Denn der Verfall kommt. Wir können ihn verzögern und verdammt lange fit bleiben und auch lange einigermaßen okay aussehen, wenn wir Gilbert im Griff behalten. Er muss ja nicht ganz verschwinden, er kann bei uns sitzen. Gelegentlich, freitags, sonnabends können wir ein Bier mit ihm nehmen, Currywurst mit Fritten essen, und er kann auch mal in der Woche gewinnen und ein halbes Stück Schwarzwälder kriegen. Aber wir sollten versuchen, ihn im Zaum zu halten, was zugegeben ziemlich schwer ist.
ABER WIE KRIEGEN WIR DAS JETZT HIN?
Ohnehin merken wir im Frühherbst unseres Lebens, dass die großen Kicks irgendwie nicht mehr kommen. Und dann sollen wir uns auch noch das Bier verkneifen? Nun - wie so häufig im Leben gilt es, einen Kompromiss zu finden.
WENN WIR GILBERT IN JEDER WEISE NACHGEBEN, SIND WIR IM ARSCH.
Wenn wir Gilbert aber fesseln, knebeln und im Keller wegsperren, werden wir irgendwann depressiv und lustlos und auch ein bisschen langweilig, denn Gilbert gehört zu uns, und er muss ja auch da sein.
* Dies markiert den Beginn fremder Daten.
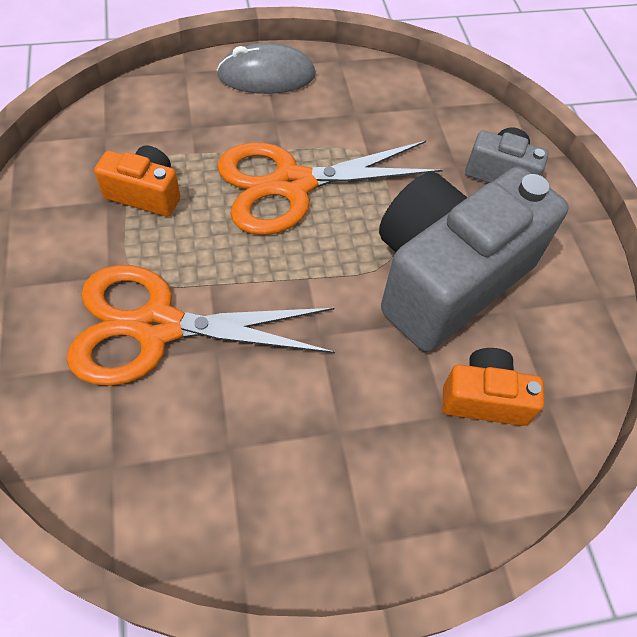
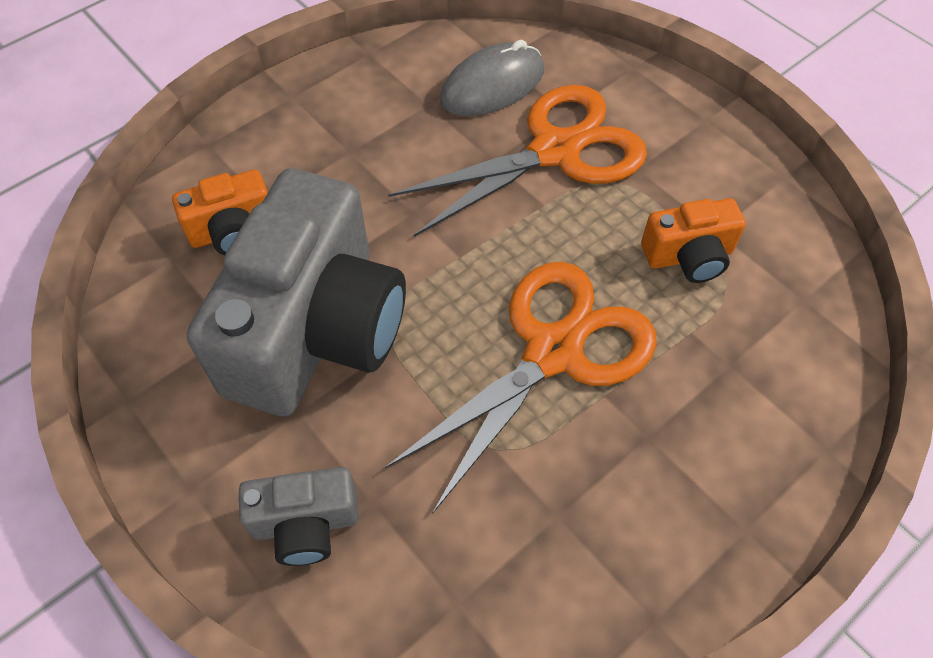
camera: 155 degrees right, 0 degrees up
grey mouse [217,43,316,94] -> grey mouse moved to [440,40,544,116]

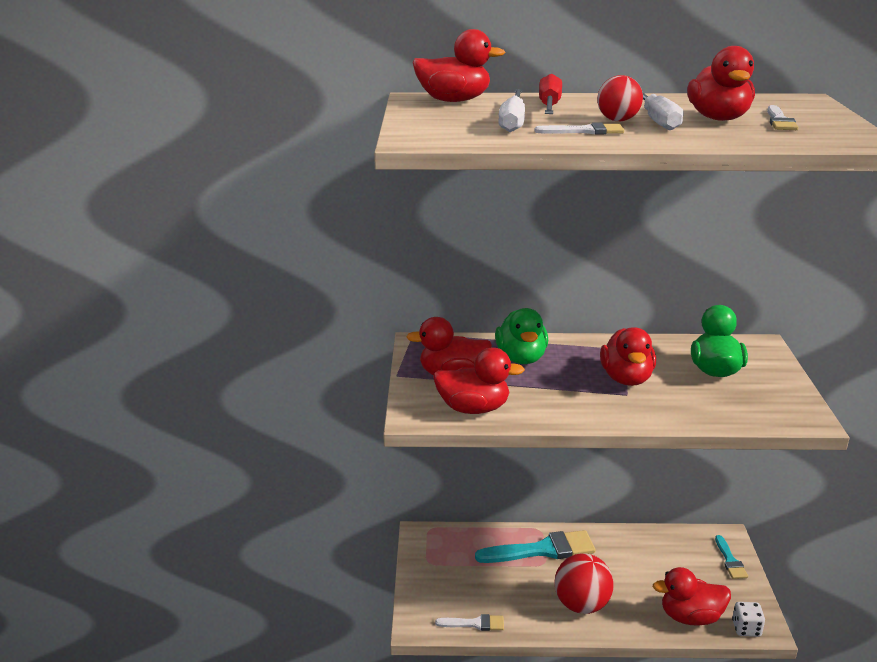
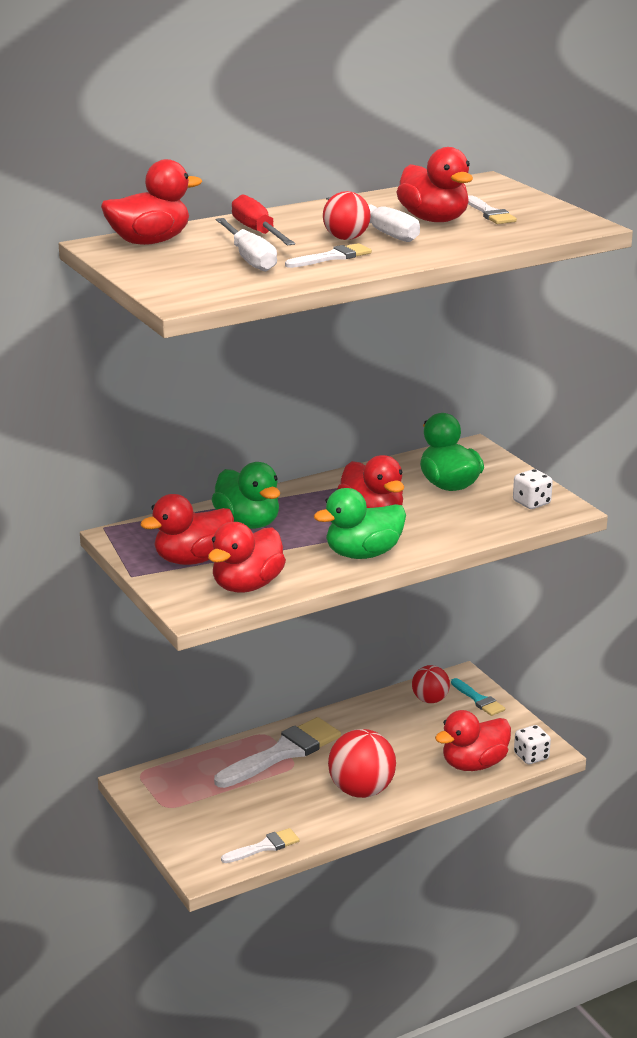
camera: 30 degrees left, 0 degrees up
red duck [433,348,525,414] -> red duck turned 150 degrees clockwise [208,522,286,593]
turquoise brush [475,530,595,563] -> white brush [214,717,341,788]
none -> green duck [314,488,406,559]
none -> red ball [412,665,450,703]
none -> white dice [513,469,553,509]

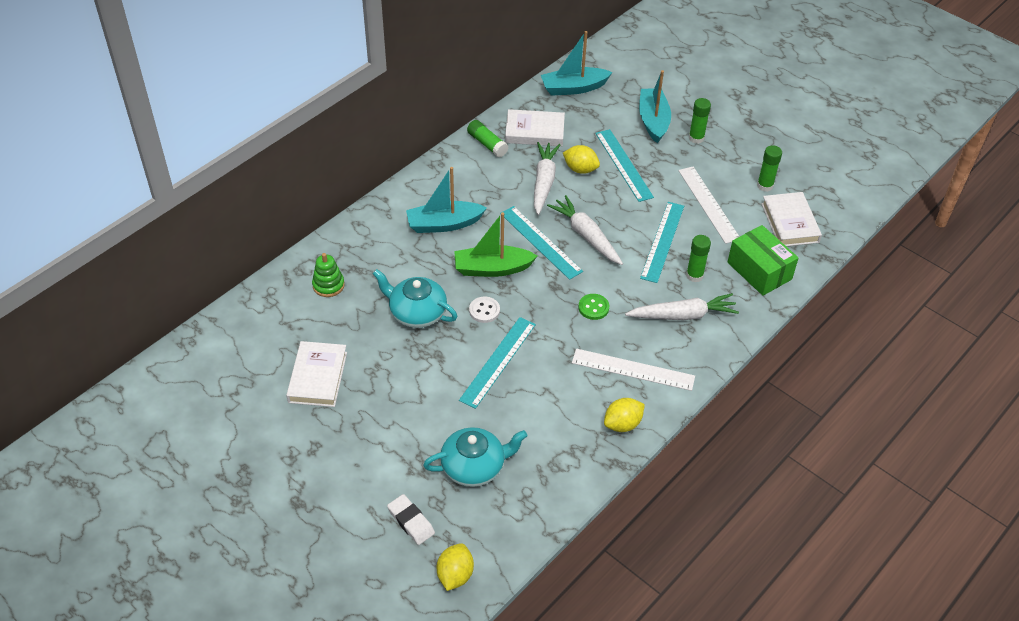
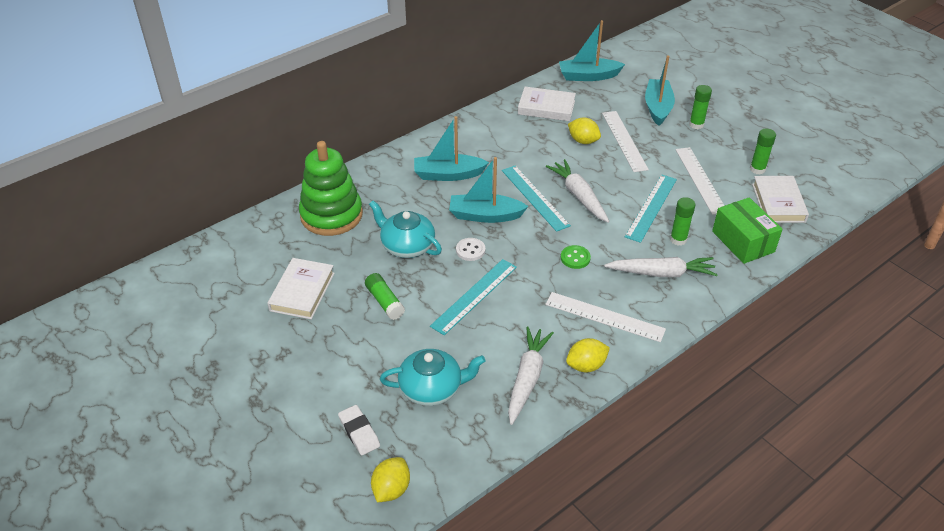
camera: 10 degrees right, 5 degrees down
green stacking toy [312,253,345,297] -> green stacking toy [299,141,363,236], size x2.11
green boat [454,212,537,277] -> turquoise boat [449,157,528,223]
green glue stick [467,120,508,158] -> green glue stick moved to [365,273,405,320]
white carrot [534,142,560,215] -> white carrot moved to [508,326,554,425]
turquoise ruler [595,129,654,202] -> white ruler [602,111,649,172]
Aber er darf nicht der King werden - jener fette, unrasierte, rülpsende Zeitgenosse, der das Sinnliche, Vergnügungssüchtige in uns bedient.
MEIN VORSCHLAG: AKZEPTIEREN SIE ERST MAL GRUNDSÄTZLICH DEN GILBERT IN SICH UND MACHEN SIE EINEN DEAL MIT IHM.
Du kriegst ab und an dein Bier und dein Stück Sachertorte, du kannst auch mal eine Stunde auf dem Sofa liegen, aber dafür wird regelmäßig gejoggt, der Fernseher auch mal ausgelassen und die Treppe statt des Fahrstuhls genommen. Wir müssen Gilbert integrieren. Im Grunde müssen wir so mit ihm umgehen, wie einst mit unseren Kindern, als sie noch klein waren - wir müssen ihm liebevoll, aber dennoch mit Festigkeit und Konsequenz den richtigen Weg weisen. Amen.